This Water-elm, “Big Hoss,” is one of the biggest I collected this year. We brought it home on August 4th. I cleaned it up, chopped back the roots enough to fit the eventual bonsai pot, and potted it up. Then I waited.

It took a few weeks, but a tiny bud appeared near the base. When I say tiny, I mean it took a magnifying glass to verify that it was actually a bud and not some tiny red insect. But I was a happy camper. Bud appears, bud swells, a leaf emerges, shoot appears, shoot gets longer, and you’re off to the races. Only that’s not what happened. That first tiny bud just sat there, and didn’t budge. I checked every day, hoping to see that bud swell. Nothing. And that continued for many weeks. I was pretty much convinced the tree wasn’t going to make it. But I’ve learned through the years to be patient, because you just never know.

Well, right at two months out of the ground, one day I was inspecting that bud and wouldn’t you know, it had begun to swell. A sign of recovery! The bad news was, the warm weather was just about over and that isn’t what you need to promote growth. But hey, you take what you can get.
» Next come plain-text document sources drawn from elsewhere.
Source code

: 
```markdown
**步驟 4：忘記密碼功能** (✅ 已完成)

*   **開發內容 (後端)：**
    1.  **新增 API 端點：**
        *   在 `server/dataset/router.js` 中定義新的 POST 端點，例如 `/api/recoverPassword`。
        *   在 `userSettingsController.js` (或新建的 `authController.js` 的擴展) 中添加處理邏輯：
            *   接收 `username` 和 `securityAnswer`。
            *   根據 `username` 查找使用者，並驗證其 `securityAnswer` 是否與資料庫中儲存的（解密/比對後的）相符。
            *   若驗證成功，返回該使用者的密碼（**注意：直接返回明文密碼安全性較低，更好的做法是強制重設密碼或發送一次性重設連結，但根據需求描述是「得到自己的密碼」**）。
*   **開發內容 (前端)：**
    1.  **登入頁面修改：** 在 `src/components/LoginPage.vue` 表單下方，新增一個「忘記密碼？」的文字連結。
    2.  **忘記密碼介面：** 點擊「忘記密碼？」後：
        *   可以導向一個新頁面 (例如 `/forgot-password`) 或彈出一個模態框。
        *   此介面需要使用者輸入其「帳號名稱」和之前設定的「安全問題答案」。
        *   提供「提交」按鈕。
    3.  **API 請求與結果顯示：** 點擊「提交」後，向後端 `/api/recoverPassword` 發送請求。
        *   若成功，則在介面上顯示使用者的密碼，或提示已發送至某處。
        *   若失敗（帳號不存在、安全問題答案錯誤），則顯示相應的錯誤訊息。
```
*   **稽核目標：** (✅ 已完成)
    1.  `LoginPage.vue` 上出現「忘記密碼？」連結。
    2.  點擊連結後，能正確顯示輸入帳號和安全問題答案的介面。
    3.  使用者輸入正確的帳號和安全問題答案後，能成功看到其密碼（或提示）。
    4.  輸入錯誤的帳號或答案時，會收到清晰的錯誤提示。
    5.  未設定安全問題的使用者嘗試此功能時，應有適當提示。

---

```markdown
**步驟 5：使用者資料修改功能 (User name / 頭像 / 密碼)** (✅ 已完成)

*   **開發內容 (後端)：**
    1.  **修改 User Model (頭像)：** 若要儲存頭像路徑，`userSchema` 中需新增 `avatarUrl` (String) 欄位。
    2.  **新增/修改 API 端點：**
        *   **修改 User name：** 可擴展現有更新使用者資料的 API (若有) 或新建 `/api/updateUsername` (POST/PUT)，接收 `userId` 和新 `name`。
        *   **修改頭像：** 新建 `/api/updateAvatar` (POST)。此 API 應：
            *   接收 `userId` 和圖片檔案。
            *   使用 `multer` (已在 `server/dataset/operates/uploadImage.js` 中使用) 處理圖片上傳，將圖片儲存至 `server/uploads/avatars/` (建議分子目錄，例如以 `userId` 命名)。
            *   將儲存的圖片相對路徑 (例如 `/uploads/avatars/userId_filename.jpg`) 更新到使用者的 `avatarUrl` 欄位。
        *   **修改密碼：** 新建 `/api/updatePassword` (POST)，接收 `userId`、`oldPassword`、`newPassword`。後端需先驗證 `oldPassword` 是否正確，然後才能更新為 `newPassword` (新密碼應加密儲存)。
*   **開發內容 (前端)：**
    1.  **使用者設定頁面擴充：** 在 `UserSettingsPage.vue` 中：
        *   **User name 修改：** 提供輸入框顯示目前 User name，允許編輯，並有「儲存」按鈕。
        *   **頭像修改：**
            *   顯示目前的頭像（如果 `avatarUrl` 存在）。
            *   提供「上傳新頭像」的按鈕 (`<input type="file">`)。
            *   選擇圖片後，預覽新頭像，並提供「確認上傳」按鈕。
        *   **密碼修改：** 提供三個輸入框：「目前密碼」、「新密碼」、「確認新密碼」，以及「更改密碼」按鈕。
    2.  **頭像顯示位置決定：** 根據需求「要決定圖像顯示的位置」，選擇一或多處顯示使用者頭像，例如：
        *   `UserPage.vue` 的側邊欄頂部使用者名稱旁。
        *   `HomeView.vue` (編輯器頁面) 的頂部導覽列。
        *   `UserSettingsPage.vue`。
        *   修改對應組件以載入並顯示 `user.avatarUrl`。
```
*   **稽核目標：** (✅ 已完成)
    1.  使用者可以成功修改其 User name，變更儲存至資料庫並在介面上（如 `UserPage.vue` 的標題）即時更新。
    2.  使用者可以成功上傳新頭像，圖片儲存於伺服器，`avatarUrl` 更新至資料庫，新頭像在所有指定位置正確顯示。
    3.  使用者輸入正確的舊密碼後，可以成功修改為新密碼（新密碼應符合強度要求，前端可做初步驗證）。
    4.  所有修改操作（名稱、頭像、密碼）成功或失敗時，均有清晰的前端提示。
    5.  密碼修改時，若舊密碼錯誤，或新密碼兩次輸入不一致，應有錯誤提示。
Water-elms often begin their recovery from the ground up. Sometimes they begin at the top. Usually once the budding begins at the bottom, you’ll soon spot a bud near the top of the tree. That didn’t happen right away with this specimen. It did produce a shoot on the sub-trunk, which told me the tree was alive a third of the way up. But I kept on waiting for the rest of the trunk to show me something.
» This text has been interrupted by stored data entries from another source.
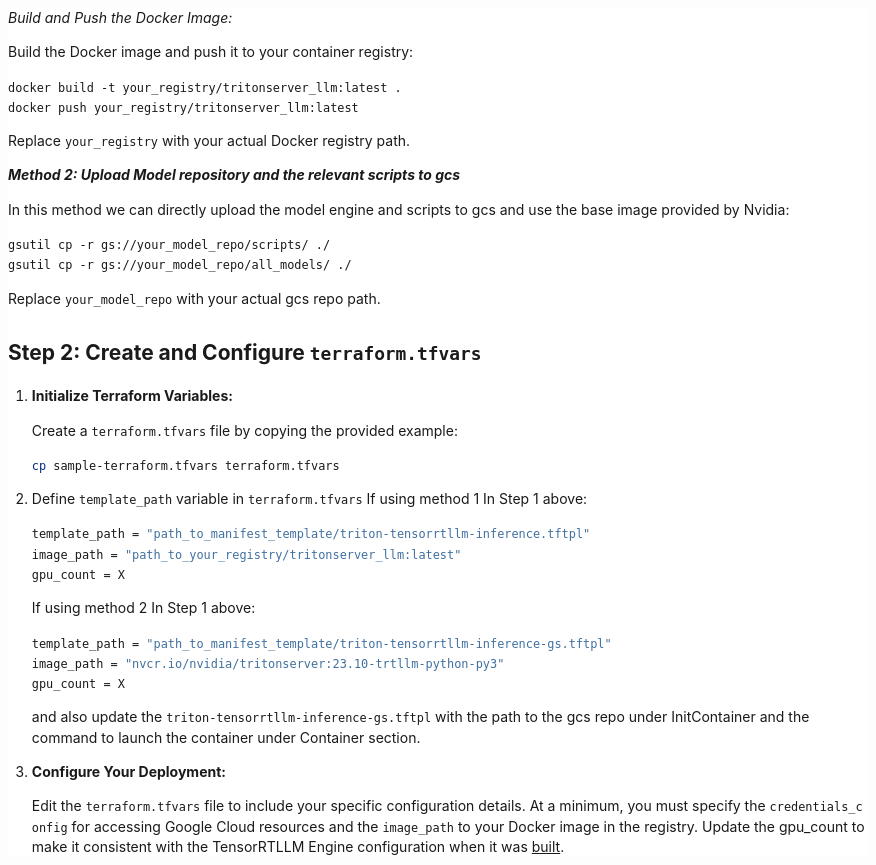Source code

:    *Build and Push the Docker Image:*

   Build the Docker image and push it to your container registry:

   ```
   docker build -t your_registry/tritonserver_llm:latest .
   docker push your_registry/tritonserver_llm:latest

   ```
   Replace `your_registry` with your actual Docker registry path.

   ***Method 2: Upload Model repository and the relevant scripts to gcs***

   In this method we can directly upload the model engine and scripts to gcs and use the base image provided by Nvidia: 
   ```
   gsutil cp -r gs://your_model_repo/scripts/ ./
   gsutil cp -r gs://your_model_repo/all_models/ ./
   ```
   Replace `your_model_repo` with your actual gcs repo path.




## Step 2: Create and Configure `terraform.tfvars`

1. **Initialize Terraform Variables:**

   Create a `terraform.tfvars` file by copying the provided example:

   ```bash
   cp sample-terraform.tfvars terraform.tfvars
   ```

2. Define `template_path` variable  in `terraform.tfvars`
   If using method 1 In Step 1 above:
   ```bash
   template_path = "path_to_manifest_template/triton-tensorrtllm-inference.tftpl" 
   image_path = "path_to_your_registry/tritonserver_llm:latest"
   gpu_count = X
   ```
   If using method 2 In Step 1 above:
   
   ```bash
   template_path = "path_to_manifest_template/triton-tensorrtllm-inference-gs.tftpl"
   image_path = "nvcr.io/nvidia/tritonserver:23.10-trtllm-python-py3"
   gpu_count = X
   ```
   and also update the `triton-tensorrtllm-inference-gs.tftpl` with the path to the gcs repo under InitContainer and the command to launch the container under Container section.

3. **Configure Your Deployment:**

   Edit the `terraform.tfvars` file to include your specific configuration details. At a minimum, you must specify the `credentials_config` for accessing Google Cloud resources and the `image_path` to your Docker image in the registry. Update the gpu_count to make it consistent with the TensorRTLLM Engine configuration when it was [built](https://github.com/NVIDIA/TensorRT-LLM/tree/0f041b7b57d118037f943fd6107db846ed147b91/examples/llama).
Today I finally saw that bud near the chop that told me the whole trunk is alive. So Big Hoss is going to be a part of the Bonsai South Collection.

Here are some notes I made today. Big Hoss is an impressive tree, but it comes with a design challenge. The hunky sub-trunk emerging a third of the way up the tree is thrusting toward the viewer. While it’s not exactly an “eye-poke” branch, it does insist on the viewer’s attention and could easily be a distraction from the overall composition rather than a feature.

In this side view, you can see the sub-trunk a lot more clearly. I left the smaller fork coming off the sub-trunk, but as I’ve studied the tree I’ve become convinced it really can’t play a part in the final design. I’m going to have to work with the main part of the sub-trunk, and bring the foliage mass off to the left-hand side of the tree once it grows out.